Note: He appears to be experiencing some bone or muscle pain so strong gripping, etc. should be avoided. When you see hm notice how thin his wrists and hands have become. Please avoid considering him as a prisoner of his bed who must accept whatever the visitor wishes to do; in other words, be cautious about imposing on him if he is clearly demonstrating some signs that he is uncomfortable with certain gestures, conversations, or the length of the visit. I am not sure how comfortable he would be with kisses or hugs and these may be difficult. Please avoid physical contact if you’re fighting an infection or you yourself are very susceptible to infection. There are excellent online resources to give us guides for visiting the hospice patient.
- Finally, it always helps to ask Sr. Augustine of St. Chantal, the nurse on duty, and especially the aides to help you understand how they perceive his cognition and mood that day. If you witness anything distressing about his behavior, don’t be reluctant to ask one of them if they’ve noticed this and how this is being handled. They’re the experts. Sacred Heata Home and now Heartland Hospice are premier institutions. All of us should be so fortunate as to their ministrations in our last days. He is getting excellent care. Staff repeated tell me how much they love “Father George.” He’s made a very positive impact on them and on many of the other residents. Any questions or concerns that I’ve had about his treatment over these past two years have always been explained with respect, patience, and clarity. You are also encouraged to contact me if you have any concerns, which I’m confident will never or hardly ever be the case.

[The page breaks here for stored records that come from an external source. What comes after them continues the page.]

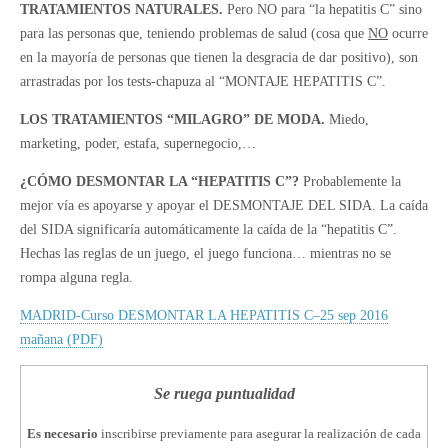
TRATAMIENTOS NATURALES.
Pero NO para “la hepatitis C” sino
para las personas que, teniendo problemas de salud (cosa que
NO
ocurre
en la mayoría de personas que tienen la desgracia de dar positivo), son
arrastradas por los tests-chapuza al “MONTAJE HEPATITIS C”.
LOS TRATAMIENTOS “MILAGRO” DE MODA.
Miedo,
marketing, poder, estafa, supernegocio,…
¿CÓMO DESMONTAR LA “HEPATITIS C”?
Probablemente la
mejor vía es apoyarse y apoyar el DESMONTAJE DEL SIDA. La caída
del SIDA significaría automáticamente la caída de la “hepatitis C”.
Hechas las reglas de un juego, el juego funciona… mientras no se
rompa alguna regla.
MADRID-Curso DESMONTAR LA HEPATITIS C–25 sep 2016
mañana (PDF)
Se ruega puntualidad
Es necesario
inscribirse previamente para asegurar la realización de cada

- Well, one more thing, could you send an email to everyone on this email list, indicating when you are going to visit and/or have visited Father George. That may help all of us in planning our own visits.
Sto lat, sto lat, Father George
how fortunate and blessed we were to have been in the holy presence of this man -sometimes only knowing him as part of our family and forgetting his incredible influence. An honor to have shared any time with him at all.
Hi Vinny! I will keep Fr George in my prayers. Always will remember you two coming to Brookville (1997) when we were novices. Best retreat all year.
That’s wonderful, Michael! Thank you and many blessings!